Ileana cae en el refugio de la droga. "Me puse de todo. Heroína, cocaína… Olvidé quien era. Ya ni me dolían los golpes. Pensé que algún día podría matarme, pero me dejó de importar. Quería que todo acabase. Una noche, él me metió en un coche con gente que no conocía. Decidió que me fuera a Francia, a trabajar de chica de la limpieza. Creí que era una buena oportunidad para empezar de nuevo, lejos de allí".

Pero Francia es España. Y lo de limpiar pisos resulta en abrirse de piernas para un puñado de camioneros sudorosos. No puede dejarlo; Traian vigila. Sabe lo que hace a cada momento. Él manda. Vive de ella. Ileana me cuenta lo que se ve forzada a hacer entre esas cuatro paredes, sin escatimar en detalles. Lo hace todo. Sí, todo significa todo. A todos los niveles: Efluvios, posturas y rincones corporales. "Me piden cosas que no sabía ni que existían. Ya casi nadie se conforma con lo normal". Barra libre por poco más de lo que cuesta cenar en un restaurante de perfil medio. Y sin límites.

→ MATERIAL PROPORCIONADO:
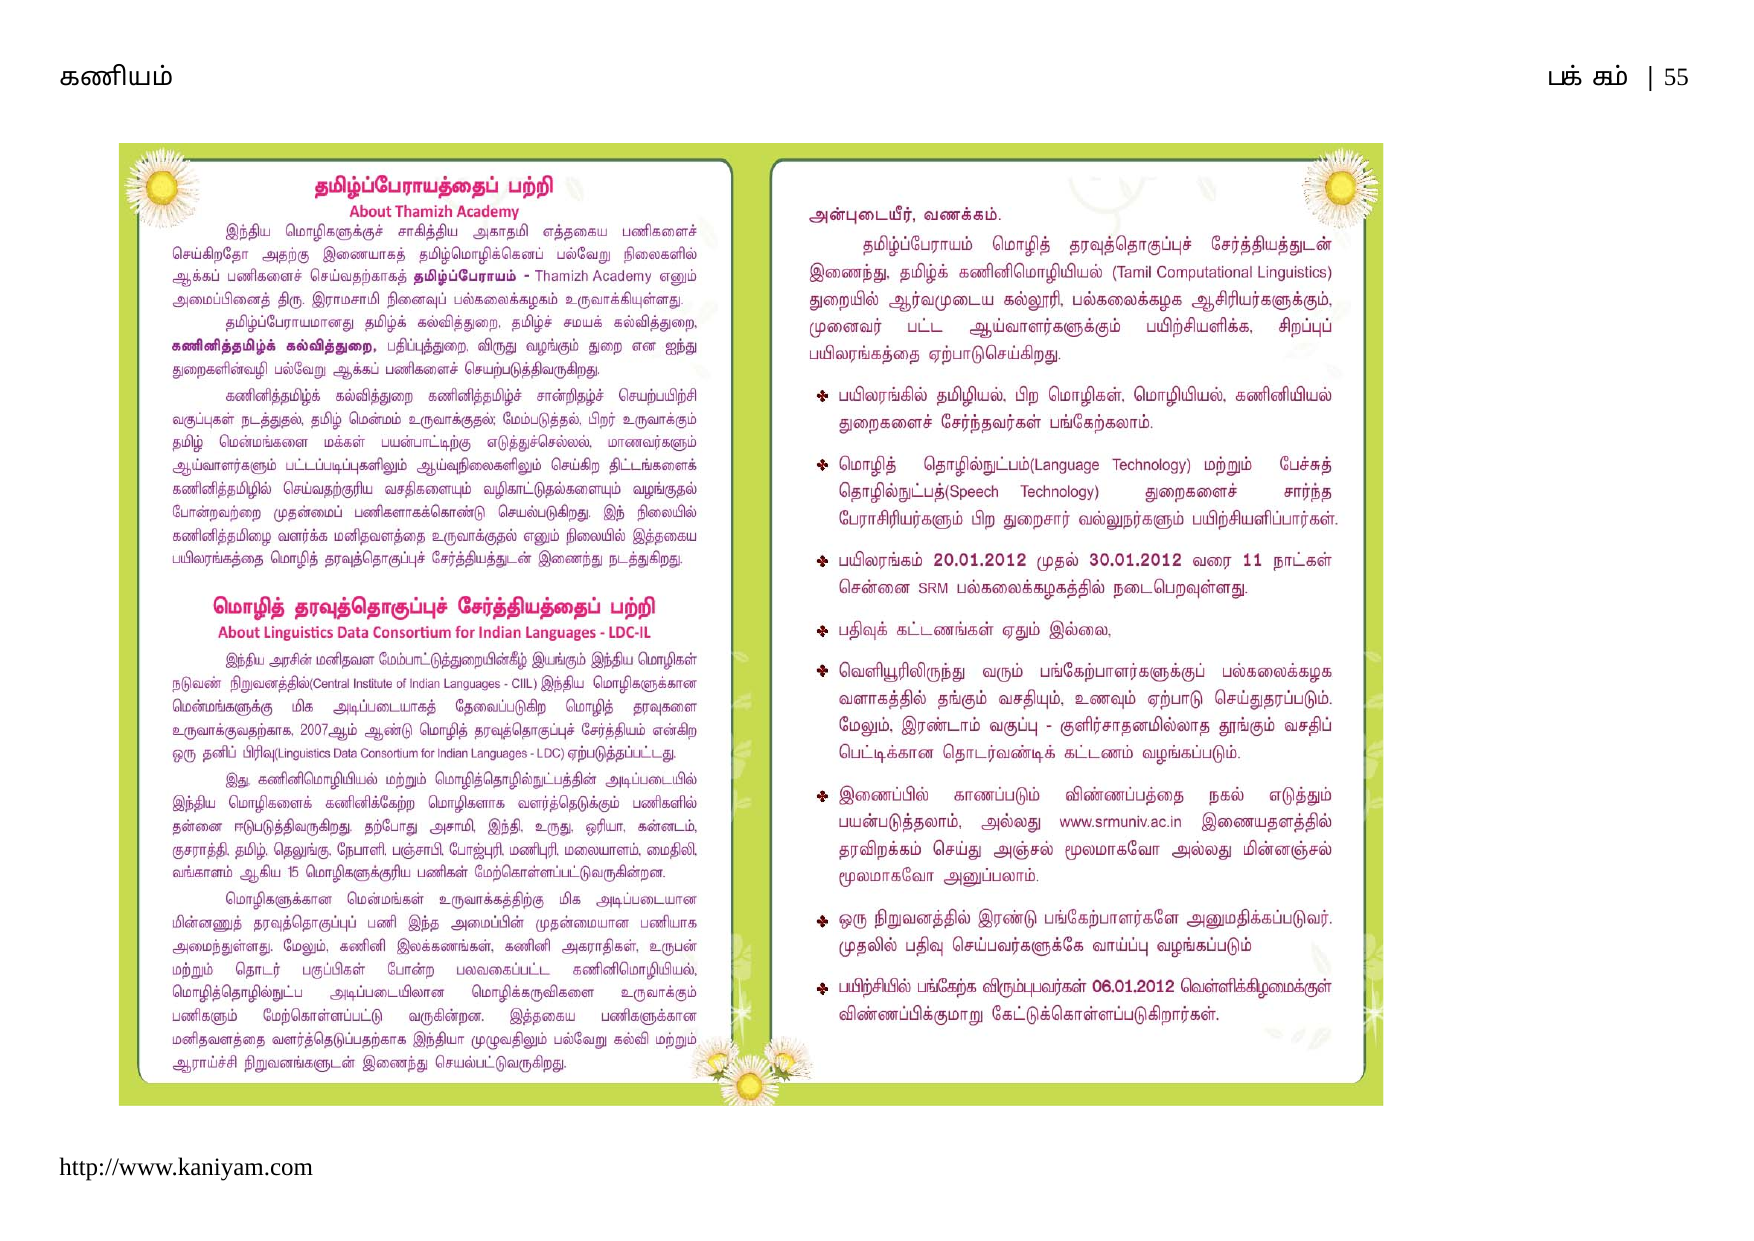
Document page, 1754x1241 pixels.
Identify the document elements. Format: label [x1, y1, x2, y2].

→ INSTRUCCIONES:
(a) Responde, según el texto sobre Ileana:
(i) ¿Qué dos drogas nombra Ileana entre las que consumió?
(ii) ¿A qué país creyó Ileana que la enviaban?
(iii) ¿Quién la vigila?
(b) Reproduce sin cambios el pasaje del texto sobre Ileana que arranca en las palabras "Pero Francia es" y concluye tras "Y sin límites.".
(c) Prosigue el texto sobre Ileana a partir de su última oración.

→ RESPUESTAS DEL EJERCICIO:
(a)
(i) Heroína y cocaína.
(ii) A Francia.
(iii) Traian.

(b)
Pero Francia es España. Y lo de limpiar pisos resulta en abrirse de piernas para un puñado de camioneros sudorosos. No puede dejarlo; Traian vigila. Sabe lo que hace a cada momento. Él manda. Vive de ella. Ileana me cuenta lo que se ve forzada a hacer entre esas cuatro paredes, sin escatimar en detalles. Lo hace todo. Sí, todo significa todo. A todos los niveles: Efluvios, posturas y rincones corporales. "Me piden cosas que no sabía ni que existían. Ya casi nadie se conforma con lo normal". Barra libre por poco más de lo que cuesta cenar en un restaurante de perfil medio. Y sin límites.

(c)
Suena su móvil. Ileana alarga el brazo y echa un rápido vistazo a la pantalla. Veo cómo palidece. La pantalla, a medio esconder entre sus dedos, escupe un nombre: Traian. No hay más tiempo, Ileana debe volver ya a ese particular infierno del que yo no formo parte. "Fuera en un minuto, que hay clientes esperando". Cojo mis cosas y salgo volando. Ya frente al coche, me paro un segundo a pensar. Porque, llegados a este punto, no sé qué agradezco más; si el tiempo que me ha dedicado Ileana tan desinteresadamente o el hecho de poder largarme para siempre de aquél inmundo lugar.